For the work of God went on, and was more deep and real for the testing through which the converts had to pass.Wang the grass-cutter, for example, who was accepted for Church-membership in August, was frequently upbraided on the streets for casting in his lot with the Christians. His simple faith, however, was proof against all attacks. When told that foreigners were at war with his country,and were carrying off people to make them fight against their own Emperor, he would say

" There must be a mistake somewhere. Satan surely has blinded your eyes. These missionaries do not fight at all. They heal the sick, relieve suffering, and show us the way of eternal happiness. Nothing but good can come of joining them."

And from this position he was not to be moved.

That he really knew the Lord was very evident to those who watched his life at this time.

" I think much of heaven and Jesus," he said to Mr.Taylor one day, " the weather is so hot."

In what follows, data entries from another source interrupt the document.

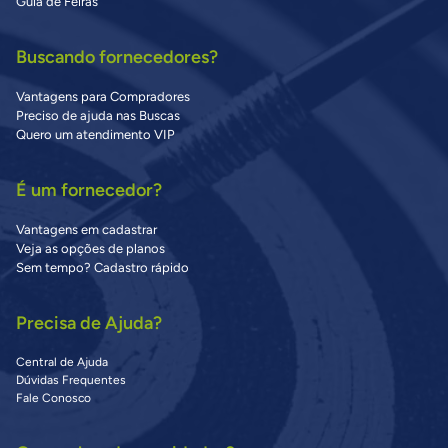
Guia de Feiras
Buscando fornecedores?
Vantagens para Compradores
Preciso de ajuda nas Buscas
Quero um atendimento VIP
É um fornecedor?
Vantagens em cadastrar
Veja as opções de planos
Sem tempo? Cadastro rápido
Precisa de Ajuda?
Central de Ajuda
Dúvidas Frequentes
Fale Conosco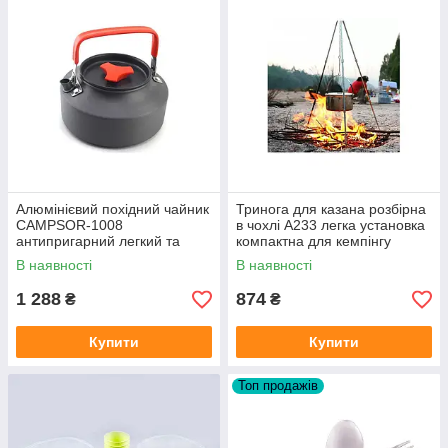
Алюмінієвий похідний чайник
Тринога для казана розбірна
CAMPSOR-1008
в чохлі A233 легка установка
антипригарний легкий та
компактна для кемпінгу
компактний для туристів
пікніка біля вогнища
В наявності
В наявності
1 288
874
₴
₴
Купити
Купити
Топ продажів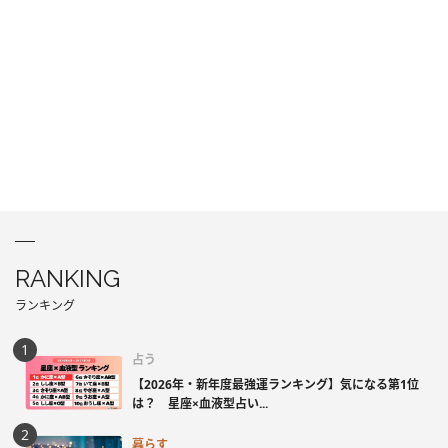
RANKING
ランキング
占う
【2026年・新年度最強運ランキング】気になる第1位
は？ 星座×血液型占い...
暮らす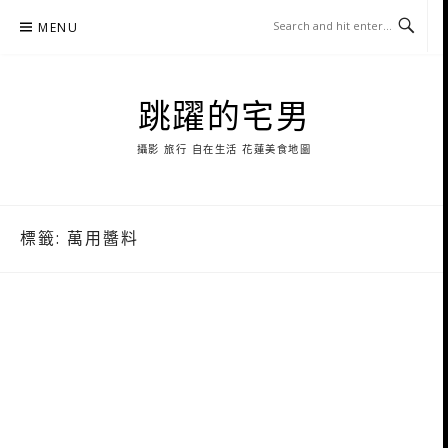
Skip
MENU
to
content
跳躍的宅男
攝影 旅行 自在生活 花蓮美食地圖
標籤:
萬用醬料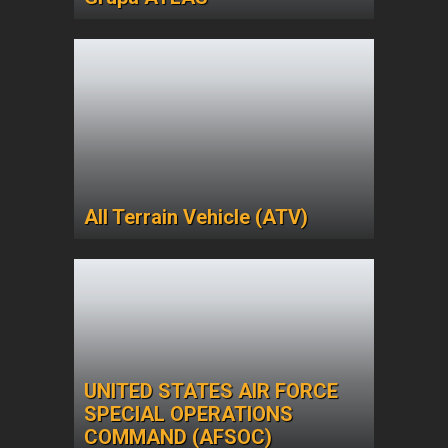
All Terrain Vehicle (ATV)
UNITED STATES AIR FORCE
SPECIAL OPERATIONS
COMMAND (AFSOC)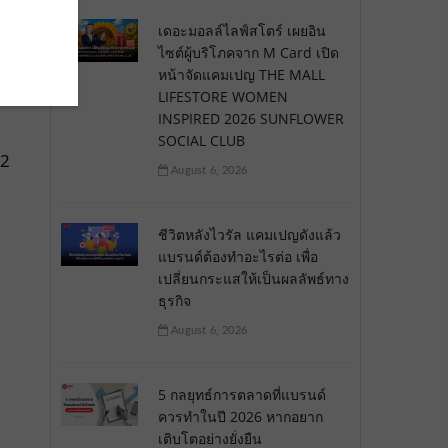
เดอะมอลล์ไลฟ์สโตร์ เผยอิน
ไซต์ผู้บริโภคจาก M Card เปิด
หน้าจัดแคมเปญ THE MALL
LIFESTORE WOMEN
INSPIRED 2026 SUNFLOWER
SOCIAL CLUB
 2
August 6, 2026
ชีวิตหลังไวรัล แคมเปญดังแล้ว
แบรนด์ต้องทำอะไรต่อ เพื่อ
เปลี่ยนกระแสให้เป็นผลลัพธ์ทาง
ธุรกิจ
August 6, 2026
5 กลยุทธ์การตลาดที่แบรนด์
ควรทำในปี 2026 หากอยาก
เติบโตอย่างยั่งยืน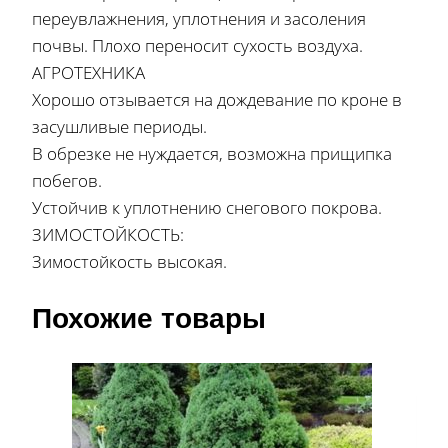
переувлажнения, уплотнения и засоления
почвы. Плохо переносит сухость воздуха.
АГРОТЕХНИКА
Хорошо отзывается на дождевание по кроне в
засушливые периоды.
В обрезке не нуждается, возможна прищипка
побегов.
Устойчив к уплотнению снегового покрова.
ЗИМОСТОЙКОСТЬ:
Зимостойкость высокая.
Похожие товары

" Indeed," replied his friend, waiting to hear more.

" You see," he continued, " I have to cut grass out in the burning sun, and sometimes I hardly know how to keep on. And then I think of Jesus-Jesus and heaven-and my mind becomes peaceful and my body so much rested that I can do twice as much as before. Oh, it is wonderful the difference it makes when you just think of Jesus ! "

And so the missionaries found it too.